- What you need to do
For this exercise, write out each entry below exactly, omitting the images.
========
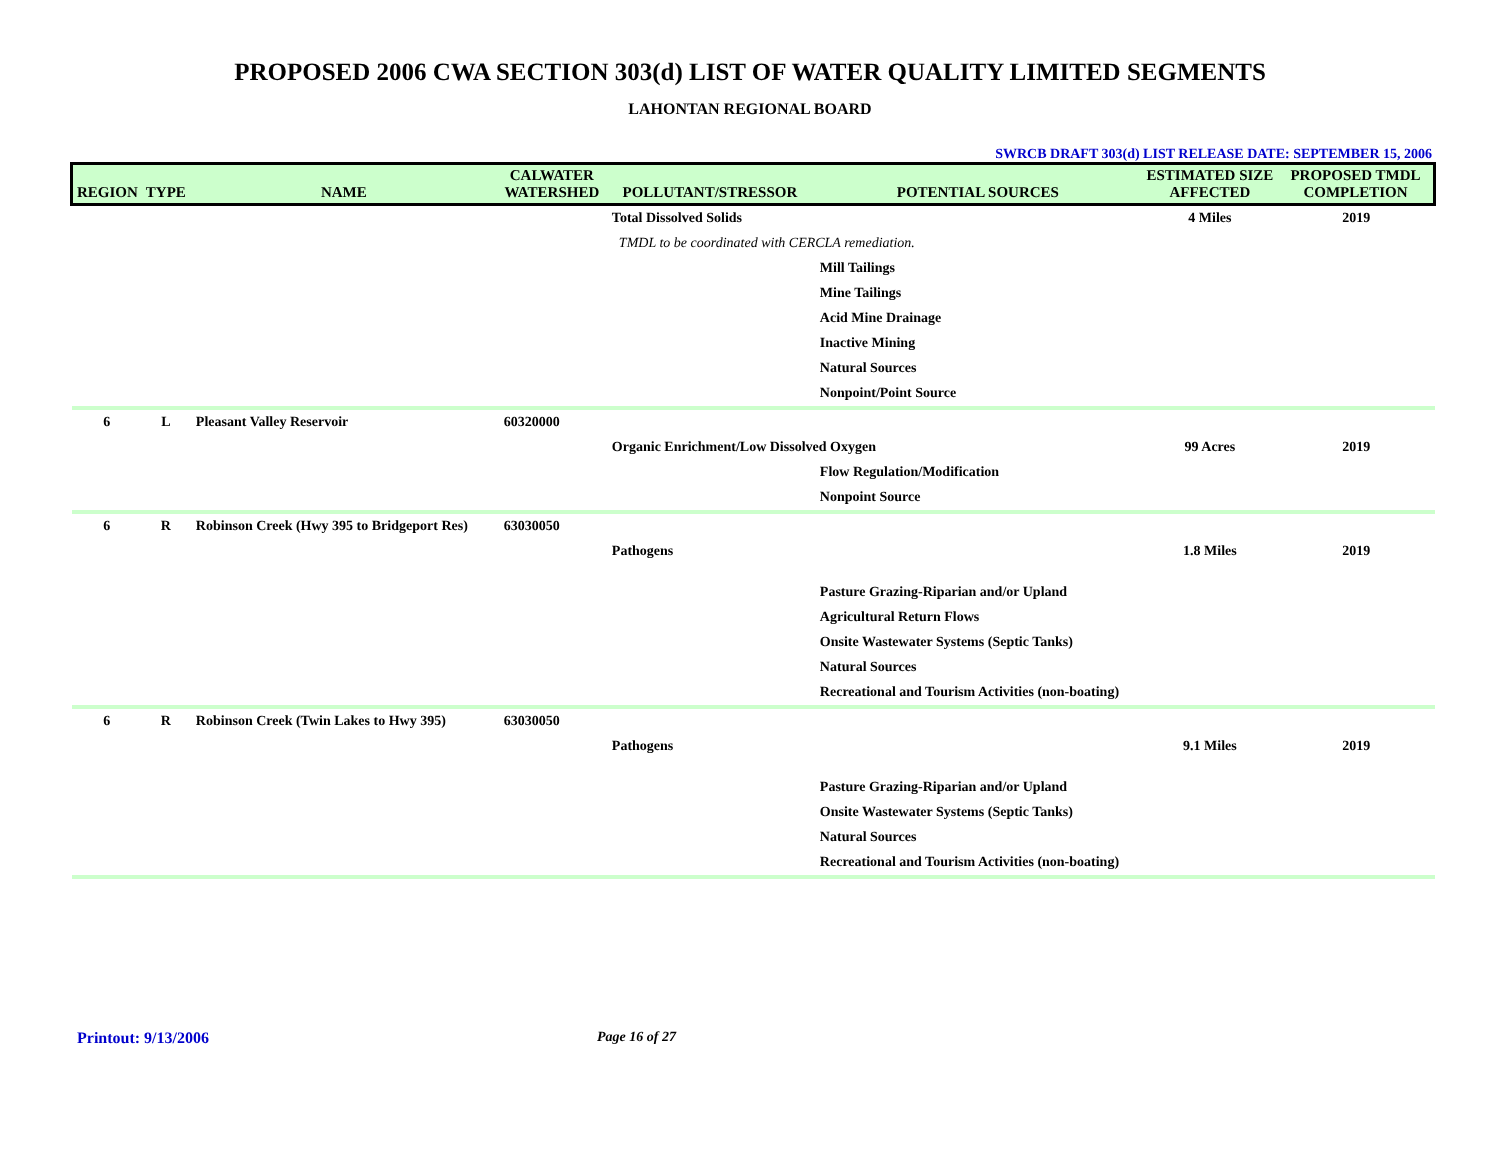PROPOSED 2006 CWA SECTION 303(d) LIST OF WATER QUALITY LIMITED SEGMENTS
LAHONTAN REGIONAL BOARD
SWRCB DRAFT 303(d) LIST RELEASE DATE: SEPTEMBER 15, 2006
| REGION | TYPE | NAME | CALWATER WATERSHED | POLLUTANT/STRESSOR | POTENTIAL SOURCES | ESTIMATED SIZE AFFECTED | PROPOSED TMDL COMPLETION |
| --- | --- | --- | --- | --- | --- | --- | --- |
| | | | | Total Dissolved Solids | | 4 Miles | 2019 |
| | | | | TMDL to be coordinated with CERCLA remediation. | | | |
| | | | | | Mill Tailings | | |
| | | | | | Mine Tailings | | |
| | | | | | Acid Mine Drainage | | |
| | | | | | Inactive Mining | | |
| | | | | | Natural Sources | | |
| | | | | | Nonpoint/Point Source | | |
| 6 | L | Pleasant Valley Reservoir | 60320000 | | | | |
| | | | | Organic Enrichment/Low Dissolved Oxygen | | 99 Acres | 2019 |
| | | | | | Flow Regulation/Modification | | |
| | | | | | Nonpoint Source | | |
| 6 | R | Robinson Creek (Hwy 395 to Bridgeport Res) | 63030050 | | | | |
| | | | | Pathogens | | 1.8 Miles | 2019 |
| | | | | | Pasture Grazing-Riparian and/or Upland | | |
| | | | | | Agricultural Return Flows | | |
| | | | | | Onsite Wastewater Systems (Septic Tanks) | | |
| | | | | | Natural Sources | | |
| | | | | | Recreational and Tourism Activities (non-boating) | | |
| 6 | R | Robinson Creek (Twin Lakes to Hwy 395) | 63030050 | | | | |
| | | | | Pathogens | | 9.1 Miles | 2019 |
| | | | | | Pasture Grazing-Riparian and/or Upland | | |
| | | | | | Onsite Wastewater Systems (Septic Tanks) | | |
| | | | | | Natural Sources | | |
| | | | | | Recreational and Tourism Activities (non-boating) | | |
Printout: 9/13/2006 Page 16 of 27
========
- Finished exercise
PROPOSED 2006 CWA SECTION 303(d) LIST OF WATER QUALITY LIMITED SEGMENTS
LAHONTAN REGIONAL BOARD
SWRCB DRAFT 303(d) LIST RELEASE DATE: SEPTEMBER 15, 2006
| REGION | TYPE | NAME | CALWATER WATERSHED | POLLUTANT/STRESSOR | POTENTIAL SOURCES | ESTIMATED SIZE AFFECTED | PROPOSED TMDL COMPLETION |
| --- | --- | --- | --- | --- | --- | --- | --- |
| | | | | Total Dissolved Solids | | 4 Miles | 2019 |
| | | | | TMDL to be coordinated with CERCLA remediation. | | | |
| | | | | | Mill Tailings | | |
| | | | | | Mine Tailings | | |
| | | | | | Acid Mine Drainage | | |
| | | | | | Inactive Mining | | |
| | | | | | Natural Sources | | |
| | | | | | Nonpoint/Point Source | | |
| 6 | L | Pleasant Valley Reservoir | 60320000 | | | | |
| | | | | Organic Enrichment/Low Dissolved Oxygen | | 99 Acres | 2019 |
| | | | | | Flow Regulation/Modification | | |
| | | | | | Nonpoint Source | | |
| 6 | R | Robinson Creek (Hwy 395 to Bridgeport Res) | 63030050 | | | | |
| | | | | Pathogens | | 1.8 Miles | 2019 |
| | | | | | Pasture Grazing-Riparian and/or Upland | | |
| | | | | | Agricultural Return Flows | | |
| | | | | | Onsite Wastewater Systems (Septic Tanks) | | |
| | | | | | Natural Sources | | |
| | | | | | Recreational and Tourism Activities (non-boating) | | |
| 6 | R | Robinson Creek (Twin Lakes to Hwy 395) | 63030050 | | | | |
| | | | | Pathogens | | 9.1 Miles | 2019 |
| | | | | | Pasture Grazing-Riparian and/or Upland | | |
| | | | | | Onsite Wastewater Systems (Septic Tanks) | | |
| | | | | | Natural Sources | | |
| | | | | | Recreational and Tourism Activities (non-boating) | | |
Printout: 9/13/2006 Page 16 of 27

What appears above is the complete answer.